Hello, LLemon!

This is __not__ a simple problem . . .

A fish tank has a triangular cross-section.

It has a length of 80cm, width of 50cm and a depth of 40cm.

Initially it is full of water.

After 4 days, the depth of the water had dropped to 35cm.

The rate of evaporation is proportional to the surface area of the water.

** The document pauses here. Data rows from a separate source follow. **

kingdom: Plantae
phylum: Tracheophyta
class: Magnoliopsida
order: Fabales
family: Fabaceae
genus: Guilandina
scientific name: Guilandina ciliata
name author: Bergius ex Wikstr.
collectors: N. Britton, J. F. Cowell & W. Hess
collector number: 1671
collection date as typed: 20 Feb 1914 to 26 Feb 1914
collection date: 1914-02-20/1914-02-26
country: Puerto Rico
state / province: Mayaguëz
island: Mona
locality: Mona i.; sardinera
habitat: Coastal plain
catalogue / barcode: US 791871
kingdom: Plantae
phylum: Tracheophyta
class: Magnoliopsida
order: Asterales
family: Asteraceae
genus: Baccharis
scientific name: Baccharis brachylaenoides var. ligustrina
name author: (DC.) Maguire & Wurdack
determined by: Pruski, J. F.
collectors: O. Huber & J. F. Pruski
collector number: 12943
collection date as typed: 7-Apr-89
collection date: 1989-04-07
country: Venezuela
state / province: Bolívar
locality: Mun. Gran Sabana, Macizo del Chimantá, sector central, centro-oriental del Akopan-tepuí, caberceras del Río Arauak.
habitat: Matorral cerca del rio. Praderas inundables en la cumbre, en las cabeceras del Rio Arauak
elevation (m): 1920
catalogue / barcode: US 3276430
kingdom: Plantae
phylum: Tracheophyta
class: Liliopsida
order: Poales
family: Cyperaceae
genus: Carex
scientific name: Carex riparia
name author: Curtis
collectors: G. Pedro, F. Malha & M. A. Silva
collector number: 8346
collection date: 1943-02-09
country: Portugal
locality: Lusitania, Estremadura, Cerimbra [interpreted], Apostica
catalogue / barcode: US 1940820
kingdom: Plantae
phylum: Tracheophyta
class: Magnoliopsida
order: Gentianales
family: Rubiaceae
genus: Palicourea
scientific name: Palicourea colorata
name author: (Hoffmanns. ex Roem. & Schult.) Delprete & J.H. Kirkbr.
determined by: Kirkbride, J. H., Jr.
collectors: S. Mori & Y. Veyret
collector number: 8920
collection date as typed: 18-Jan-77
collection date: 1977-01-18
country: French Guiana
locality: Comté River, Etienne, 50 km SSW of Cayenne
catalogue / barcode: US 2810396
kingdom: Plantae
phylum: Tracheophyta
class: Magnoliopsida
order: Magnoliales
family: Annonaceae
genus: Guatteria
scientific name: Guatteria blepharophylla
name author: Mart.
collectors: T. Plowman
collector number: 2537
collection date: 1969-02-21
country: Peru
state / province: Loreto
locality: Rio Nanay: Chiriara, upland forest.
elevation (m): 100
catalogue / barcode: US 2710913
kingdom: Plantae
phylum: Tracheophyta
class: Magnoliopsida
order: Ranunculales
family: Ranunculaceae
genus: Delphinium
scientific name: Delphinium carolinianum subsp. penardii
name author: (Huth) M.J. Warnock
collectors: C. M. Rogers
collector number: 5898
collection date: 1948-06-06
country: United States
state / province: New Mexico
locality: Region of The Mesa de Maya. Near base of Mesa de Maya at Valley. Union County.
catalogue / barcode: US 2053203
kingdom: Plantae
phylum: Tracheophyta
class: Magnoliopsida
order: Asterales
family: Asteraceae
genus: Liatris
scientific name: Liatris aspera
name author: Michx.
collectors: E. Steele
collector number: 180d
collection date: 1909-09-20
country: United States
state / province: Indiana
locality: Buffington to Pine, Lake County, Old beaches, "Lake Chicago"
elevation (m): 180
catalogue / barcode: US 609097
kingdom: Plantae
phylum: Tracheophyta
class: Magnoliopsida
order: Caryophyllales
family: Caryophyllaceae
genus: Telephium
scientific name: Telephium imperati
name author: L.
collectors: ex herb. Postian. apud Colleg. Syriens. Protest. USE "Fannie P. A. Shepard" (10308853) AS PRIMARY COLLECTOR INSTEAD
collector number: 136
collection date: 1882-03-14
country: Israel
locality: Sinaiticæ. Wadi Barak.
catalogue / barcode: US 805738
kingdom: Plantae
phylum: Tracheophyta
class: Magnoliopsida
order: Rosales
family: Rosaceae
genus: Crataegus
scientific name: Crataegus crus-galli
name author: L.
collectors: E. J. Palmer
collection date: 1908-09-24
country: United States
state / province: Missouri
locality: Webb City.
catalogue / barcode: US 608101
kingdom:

Calculate how long the water in the fish tank takes to completely evaporatel. Code:

25
- *-------*-------*
: \ | /
: \ | x /
: \- - + - -/
40 \:::|:::/
: \::|h:/
: \:|:/
: \|/
- *

The volume of water is: .$\displaystyle V \;=\;\frac{1}{2}(2x)(h)(80) \;=\;80hx$ .**[1]**

From the similar right triangles: .$\displaystyle \frac{x}{h} \,=\,\frac{25}{40}\quad\Rightarrow\quad x \:=\:\frac{5}{8}\,h$ .**[2]**

Substitute [2] into [1]: .$\displaystyle V \;=\;80h\left(\frac{5}{8}h\right) \;=\;50h^2$

. . Then: .$\displaystyle \frac{dV}{dt} \:=\:100h\left(\frac{dh}{dt}\right)$ .**[3]**

We are told that $\displaystyle \frac{dV}{dt}$ is proportional to the surface area: .$\displaystyle \frac{dV}{dt} \:=\:k\!\cdot\!A$

. . The surface area is: .$\displaystyle A \:=\:(2x)(80) \:=\: 160x$

. . Subtitute [2]: .$\displaystyle A \:=\:160\left(\frac{5}{8}h\right) \:=\:100h$

Then: .$\displaystyle \frac{dV}{dt} \;=\;k(100h) \;=\;

100kh$ .**[4]**

Equate [3] and [4]: .$\displaystyle 100h\left(\frac{dh}{dt}\right)\;=\;100kh \quad\Rightarrow\quad dh \:=\:k\,dt$

Integrate: .$\displaystyle h \;=\;kt + C$

When $\displaystyle t = 0,\:h = 40\!:\;\;40 \:=\:k(0) + C\quad\Rightarrow\quad C = 40$

. . The height function (so far) is: .$\displaystyle h \;=\;kt + 40$

When $\displaystyle t = 4,\:h = 35\!:\;\;35\:=\:k(4) + 40\quad\Rightarrow\quad k \,=\,-\frac{5}{4}$

Hence, the height function is: .$\displaystyle h \;=\;-\frac{5}{4}\,t + 40$

When is the tank empty $\displaystyle (h = 0)$?

. . $\displaystyle -\frac{5}{4}\,t + 40 \:=\:0\quad\Rightarrow\quad t \:=\:32$

Therefore, it takes $\displaystyle \boxed{{\color{blue}\,32\text{ hours}\,}}$.